### WHAT NEEDS TO BE DONE
Arrange every line of the items below as a numbered list, dropping the blank lines.

Stored dataset items:

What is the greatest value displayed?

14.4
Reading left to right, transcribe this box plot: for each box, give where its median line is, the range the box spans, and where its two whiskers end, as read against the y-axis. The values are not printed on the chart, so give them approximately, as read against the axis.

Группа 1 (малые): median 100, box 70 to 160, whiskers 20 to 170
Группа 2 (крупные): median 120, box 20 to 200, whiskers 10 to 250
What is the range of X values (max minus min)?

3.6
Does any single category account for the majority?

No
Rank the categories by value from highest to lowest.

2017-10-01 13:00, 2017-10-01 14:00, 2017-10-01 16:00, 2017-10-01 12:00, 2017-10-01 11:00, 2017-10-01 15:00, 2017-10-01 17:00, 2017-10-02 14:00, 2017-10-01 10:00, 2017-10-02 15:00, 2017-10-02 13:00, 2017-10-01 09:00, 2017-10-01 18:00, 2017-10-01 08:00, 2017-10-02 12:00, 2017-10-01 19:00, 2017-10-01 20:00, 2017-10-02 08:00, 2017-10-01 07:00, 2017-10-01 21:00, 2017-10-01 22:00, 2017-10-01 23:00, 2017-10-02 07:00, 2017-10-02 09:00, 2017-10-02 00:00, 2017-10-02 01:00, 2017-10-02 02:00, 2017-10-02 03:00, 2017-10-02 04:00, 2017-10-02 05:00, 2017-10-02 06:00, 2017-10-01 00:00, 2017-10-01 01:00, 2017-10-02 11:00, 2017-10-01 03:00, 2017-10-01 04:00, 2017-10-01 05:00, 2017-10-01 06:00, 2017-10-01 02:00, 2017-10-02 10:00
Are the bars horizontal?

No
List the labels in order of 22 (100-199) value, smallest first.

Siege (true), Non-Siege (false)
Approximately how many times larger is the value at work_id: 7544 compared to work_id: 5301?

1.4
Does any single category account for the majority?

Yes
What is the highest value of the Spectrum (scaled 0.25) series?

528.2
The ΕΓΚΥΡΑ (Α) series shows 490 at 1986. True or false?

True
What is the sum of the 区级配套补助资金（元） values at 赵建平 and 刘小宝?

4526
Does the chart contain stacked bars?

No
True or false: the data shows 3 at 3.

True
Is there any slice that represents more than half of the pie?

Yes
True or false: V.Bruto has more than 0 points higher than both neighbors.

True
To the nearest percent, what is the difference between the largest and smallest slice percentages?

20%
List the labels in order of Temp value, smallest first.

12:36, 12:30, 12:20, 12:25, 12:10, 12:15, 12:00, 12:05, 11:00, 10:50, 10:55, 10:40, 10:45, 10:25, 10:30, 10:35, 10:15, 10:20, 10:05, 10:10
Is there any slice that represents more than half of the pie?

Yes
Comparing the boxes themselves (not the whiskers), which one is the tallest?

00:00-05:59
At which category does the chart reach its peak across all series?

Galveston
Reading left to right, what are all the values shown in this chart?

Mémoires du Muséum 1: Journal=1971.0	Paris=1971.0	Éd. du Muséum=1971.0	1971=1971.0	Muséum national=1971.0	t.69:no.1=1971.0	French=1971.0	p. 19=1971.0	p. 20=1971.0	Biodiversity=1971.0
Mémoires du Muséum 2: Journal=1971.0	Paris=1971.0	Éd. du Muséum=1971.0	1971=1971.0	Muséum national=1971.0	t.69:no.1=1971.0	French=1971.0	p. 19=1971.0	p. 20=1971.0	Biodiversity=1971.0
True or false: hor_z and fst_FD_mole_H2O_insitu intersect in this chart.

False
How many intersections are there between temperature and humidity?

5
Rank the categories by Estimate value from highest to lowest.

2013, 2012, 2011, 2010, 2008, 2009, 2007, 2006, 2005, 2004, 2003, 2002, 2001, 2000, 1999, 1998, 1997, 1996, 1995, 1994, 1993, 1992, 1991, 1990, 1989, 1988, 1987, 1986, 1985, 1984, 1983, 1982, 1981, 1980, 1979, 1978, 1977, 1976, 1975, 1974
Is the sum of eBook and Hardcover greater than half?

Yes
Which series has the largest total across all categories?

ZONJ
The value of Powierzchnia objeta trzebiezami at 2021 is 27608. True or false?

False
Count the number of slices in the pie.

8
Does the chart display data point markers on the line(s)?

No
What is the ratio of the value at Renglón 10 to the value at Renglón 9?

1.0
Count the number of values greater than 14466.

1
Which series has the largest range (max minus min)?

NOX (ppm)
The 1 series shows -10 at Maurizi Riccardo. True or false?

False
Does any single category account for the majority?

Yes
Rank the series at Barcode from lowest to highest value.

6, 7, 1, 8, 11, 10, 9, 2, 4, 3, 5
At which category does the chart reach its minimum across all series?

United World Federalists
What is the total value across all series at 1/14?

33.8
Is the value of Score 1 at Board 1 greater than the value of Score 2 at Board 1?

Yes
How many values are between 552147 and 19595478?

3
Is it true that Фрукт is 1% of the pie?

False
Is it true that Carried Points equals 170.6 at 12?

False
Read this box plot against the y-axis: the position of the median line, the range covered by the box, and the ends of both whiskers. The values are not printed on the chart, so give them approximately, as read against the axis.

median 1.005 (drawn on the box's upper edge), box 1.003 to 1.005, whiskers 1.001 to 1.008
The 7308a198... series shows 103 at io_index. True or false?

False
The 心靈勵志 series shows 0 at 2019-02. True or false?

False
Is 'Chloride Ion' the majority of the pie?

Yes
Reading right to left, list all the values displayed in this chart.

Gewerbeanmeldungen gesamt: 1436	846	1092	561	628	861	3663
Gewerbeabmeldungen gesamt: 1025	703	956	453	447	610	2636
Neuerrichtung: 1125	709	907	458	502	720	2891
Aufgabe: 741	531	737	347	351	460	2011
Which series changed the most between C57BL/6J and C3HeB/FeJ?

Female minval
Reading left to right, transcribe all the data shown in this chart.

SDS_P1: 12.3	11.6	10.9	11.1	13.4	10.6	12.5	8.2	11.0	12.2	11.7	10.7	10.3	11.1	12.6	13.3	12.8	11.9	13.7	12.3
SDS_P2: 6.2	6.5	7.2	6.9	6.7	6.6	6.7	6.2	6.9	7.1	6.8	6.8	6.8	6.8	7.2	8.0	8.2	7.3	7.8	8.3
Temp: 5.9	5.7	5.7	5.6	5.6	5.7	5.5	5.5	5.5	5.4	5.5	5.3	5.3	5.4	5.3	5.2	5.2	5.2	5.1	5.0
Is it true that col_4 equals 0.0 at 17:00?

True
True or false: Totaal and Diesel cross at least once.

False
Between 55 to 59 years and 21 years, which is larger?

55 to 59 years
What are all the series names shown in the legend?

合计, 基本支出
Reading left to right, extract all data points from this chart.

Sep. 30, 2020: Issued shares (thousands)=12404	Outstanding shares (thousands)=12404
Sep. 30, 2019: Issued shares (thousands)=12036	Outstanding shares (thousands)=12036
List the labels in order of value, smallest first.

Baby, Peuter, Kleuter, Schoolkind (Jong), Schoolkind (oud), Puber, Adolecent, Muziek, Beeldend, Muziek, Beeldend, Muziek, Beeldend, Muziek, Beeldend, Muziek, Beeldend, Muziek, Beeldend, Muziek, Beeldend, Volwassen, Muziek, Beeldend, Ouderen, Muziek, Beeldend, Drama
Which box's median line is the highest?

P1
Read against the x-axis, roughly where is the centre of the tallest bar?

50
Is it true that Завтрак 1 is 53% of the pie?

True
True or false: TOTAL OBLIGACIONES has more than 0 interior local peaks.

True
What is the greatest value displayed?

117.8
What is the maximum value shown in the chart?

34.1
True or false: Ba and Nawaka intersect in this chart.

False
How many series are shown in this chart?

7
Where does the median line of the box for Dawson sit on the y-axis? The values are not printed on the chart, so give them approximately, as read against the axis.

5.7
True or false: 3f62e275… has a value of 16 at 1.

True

### TASK SOLUTION
1. What is the greatest value displayed?
2. 14.4
3. Reading left to right, transcribe this box plot: for each box, give where its median line is, the range the box spans, and where its two whiskers end, as read against the y-axis. The values are not printed on the chart, so give them approximately, as read against the axis.
4. Группа 1 (малые): median 100, box 70 to 160, whiskers 20 to 170
5. Группа 2 (крупные): median 120, box 20 to 200, whiskers 10 to 250
6. What is the range of X values (max minus min)?
7. 3.6
8. Does any single category account for the majority?
9. No
10. Rank the categories by value from highest to lowest.
11. 2017-10-01 13:00, 2017-10-01 14:00, 2017-10-01 16:00, 2017-10-01 12:00, 2017-10-01 11:00, 2017-10-01 15:00, 2017-10-01 17:00, 2017-10-02 14:00, 2017-10-01 10:00, 2017-10-02 15:00, 2017-10-02 13:00, 2017-10-01 09:00, 2017-10-01 18:00, 2017-10-01 08:00, 2017-10-02 12:00, 2017-10-01 19:00, 2017-10-01 20:00, 2017-10-02 08:00, 2017-10-01 07:00, 2017-10-01 21:00, 2017-10-01 22:00, 2017-10-01 23:00, 2017-10-02 07:00, 2017-10-02 09:00, 2017-10-02 00:00, 2017-10-02 01:00, 2017-10-02 02:00, 2017-10-02 03:00, 2017-10-02 04:00, 2017-10-02 05:00, 2017-10-02 06:00, 2017-10-01 00:00, 2017-10-01 01:00, 2017-10-02 11:00, 2017-10-01 03:00, 2017-10-01 04:00, 2017-10-01 05:00, 2017-10-01 06:00, 2017-10-01 02:00, 2017-10-02 10:00
12. Are the bars horizontal?
13. No
14. List the labels in order of 22 (100-199) value, smallest first.
15. Siege (true), Non-Siege (false)
16. Approximately how many times larger is the value at work_id: 7544 compared to work_id: 5301?
17. 1.4
18. Does any single category account for the majority?
19. Yes
20. What is the highest value of the Spectrum (scaled 0.25) series?
21. 528.2
22. The ΕΓΚΥΡΑ (Α) series shows 490 at 1986. True or false?
23. True
24. What is the sum of the 区级配套补助资金（元） values at 赵建平 and 刘小宝?
25. 4526
26. Does the chart contain stacked bars?
27. No
28. True or false: the data shows 3 at 3.
29. True
30. Is there any slice that represents more than half of the pie?
31. Yes
32. True or false: V.Bruto has more than 0 points higher than both neighbors.
33. True
34. To the nearest percent, what is the difference between the largest and smallest slice percentages?
35. 20%
36. List the labels in order of Temp value, smallest first.
37. 12:36, 12:30, 12:20, 12:25, 12:10, 12:15, 12:00, 12:05, 11:00, 10:50, 10:55, 10:40, 10:45, 10:25, 10:30, 10:35, 10:15, 10:20, 10:05, 10:10
38. Is there any slice that represents more than half of the pie?
39. Yes
40. Comparing the boxes themselves (not the whiskers), which one is the tallest?
41. 00:00-05:59
42. At which category does the chart reach its peak across all series?
43. Galveston
44. Reading left to right, what are all the values shown in this chart?
45. Mémoires du Muséum 1: Journal=1971.0	Paris=1971.0	Éd. du Muséum=1971.0	1971=1971.0	Muséum national=1971.0	t.69:no.1=1971.0	French=1971.0	p. 19=1971.0	p. 20=1971.0	Biodiversity=1971.0
46. Mémoires du Muséum 2: Journal=1971.0	Paris=1971.0	Éd. du Muséum=1971.0	1971=1971.0	Muséum national=1971.0	t.69:no.1=1971.0	French=1971.0	p. 19=1971.0	p. 20=1971.0	Biodiversity=1971.0
47. True or false: hor_z and fst_FD_mole_H2O_insitu intersect in this chart.
48. False
49. How many intersections are there between temperature and humidity?
50. 5
51. Rank the categories by Estimate value from highest to lowest.
52. 2013, 2012, 2011, 2010, 2008, 2009, 2007, 2006, 2005, 2004, 2003, 2002, 2001, 2000, 1999, 1998, 1997, 1996, 1995, 1994, 1993, 1992, 1991, 1990, 1989, 1988, 1987, 1986, 1985, 1984, 1983, 1982, 1981, 1980, 1979, 1978, 1977, 1976, 1975, 1974
53. Is the sum of eBook and Hardcover greater than half?
54. Yes
55. Which series has the largest total across all categories?
56. ZONJ
57. The value of Powierzchnia objeta trzebiezami at 2021 is 27608. True or false?
58. False
59. Count the number of slices in the pie.
60. 8
61. Does the chart display data point markers on the line(s)?
62. No
63. What is the ratio of the value at Renglón 10 to the value at Renglón 9?
64. 1.0
65. Count the number of values greater than 14466.
66. 1
67. Which series has the largest range (max minus min)?
68. NOX (ppm)
69. The 1 series shows -10 at Maurizi Riccardo. True or false?
70. False
71. Does any single category account for the majority?
72. Yes
73. Rank the series at Barcode from lowest to highest value.
74. 6, 7, 1, 8, 11, 10, 9, 2, 4, 3, 5
75. At which category does the chart reach its minimum across all series?
76. United World Federalists
77. What is the total value across all series at 1/14?
78. 33.8
79. Is the value of Score 1 at Board 1 greater than the value of Score 2 at Board 1?
80. Yes
81. How many values are between 552147 and 19595478?
82. 3
83. Is it true that Фрукт is 1% of the pie?
84. False
85. Is it true that Carried Points equals 170.6 at 12?
86. False
87. Read this box plot against the y-axis: the position of the median line, the range covered by the box, and the ends of both whiskers. The values are not printed on the chart, so give them approximately, as read against the axis.
88. median 1.005 (drawn on the box's upper edge), box 1.003 to 1.005, whiskers 1.001 to 1.008
89. The 7308a198... series shows 103 at io_index. True or false?
90. False
91. The 心靈勵志 series shows 0 at 2019-02. True or false?
92. False
93. Is 'Chloride Ion' the majority of the pie?
94. Yes
95. Reading right to left, list all the values displayed in this chart.
96. Gewerbeanmeldungen gesamt: 1436	846	1092	561	628	861	3663
97. Gewerbeabmeldungen gesamt: 1025	703	956	453	447	610	2636
98. Neuerrichtung: 1125	709	907	458	502	720	2891
99. Aufgabe: 741	531	737	347	351	460	2011
100. Which series changed the most between C57BL/6J and C3HeB/FeJ?
101. Female minval
102. Reading left to right, transcribe all the data shown in this chart.
103. SDS_P1: 12.3	11.6	10.9	11.1	13.4	10.6	12.5	8.2	11.0	12.2	11.7	10.7	10.3	11.1	12.6	13.3	12.8	11.9	13.7	12.3
104. SDS_P2: 6.2	6.5	7.2	6.9	6.7	6.6	6.7	6.2	6.9	7.1	6.8	6.8	6.8	6.8	7.2	8.0	8.2	7.3	7.8	8.3
105. Temp: 5.9	5.7	5.7	5.6	5.6	5.7	5.5	5.5	5.5	5.4	5.5	5.3	5.3	5.4	5.3	5.2	5.2	5.2	5.1	5.0
106. Is it true that col_4 equals 0.0 at 17:00?
107. True
108. True or false: Totaal and Diesel cross at least once.
109. False
110. Between 55 to 59 years and 21 years, which is larger?
111. 55 to 59 years
112. What are all the series names shown in the legend?
113. 合计, 基本支出
114. Reading left to right, extract all data points from this chart.
115. Sep. 30, 2020: Issued shares (thousands)=12404	Outstanding shares (thousands)=12404
116. Sep. 30, 2019: Issued shares (thousands)=12036	Outstanding shares (thousands)=12036
117. List the labels in order of value, smallest first.
118. Baby, Peuter, Kleuter, Schoolkind (Jong), Schoolkind (oud), Puber, Adolecent, Muziek, Beeldend, Muziek, Beeldend, Muziek, Beeldend, Muziek, Beeldend, Muziek, Beeldend, Muziek, Beeldend, Muziek, Beeldend, Volwassen, Muziek, Beeldend, Ouderen, Muziek, Beeldend, Drama
119. Which box's median line is the highest?
120. P1
121. Read against the x-axis, roughly where is the centre of the tallest bar?
122. 50
123. Is it true that Завтрак 1 is 53% of the pie?
124. True
125. True or false: TOTAL OBLIGACIONES has more than 0 interior local peaks.
126. True
127. What is the greatest value displayed?
128. 117.8
129. What is the maximum value shown in the chart?
130. 34.1
131. True or false: Ba and Nawaka intersect in this chart.
132. False
133. How many series are shown in this chart?
134. 7
135. Where does the median line of the box for Dawson sit on the y-axis? The values are not printed on the chart, so give them approximately, as read against the axis.
136. 5.7
137. True or false: 3f62e275… has a value of 16 at 1.
138. True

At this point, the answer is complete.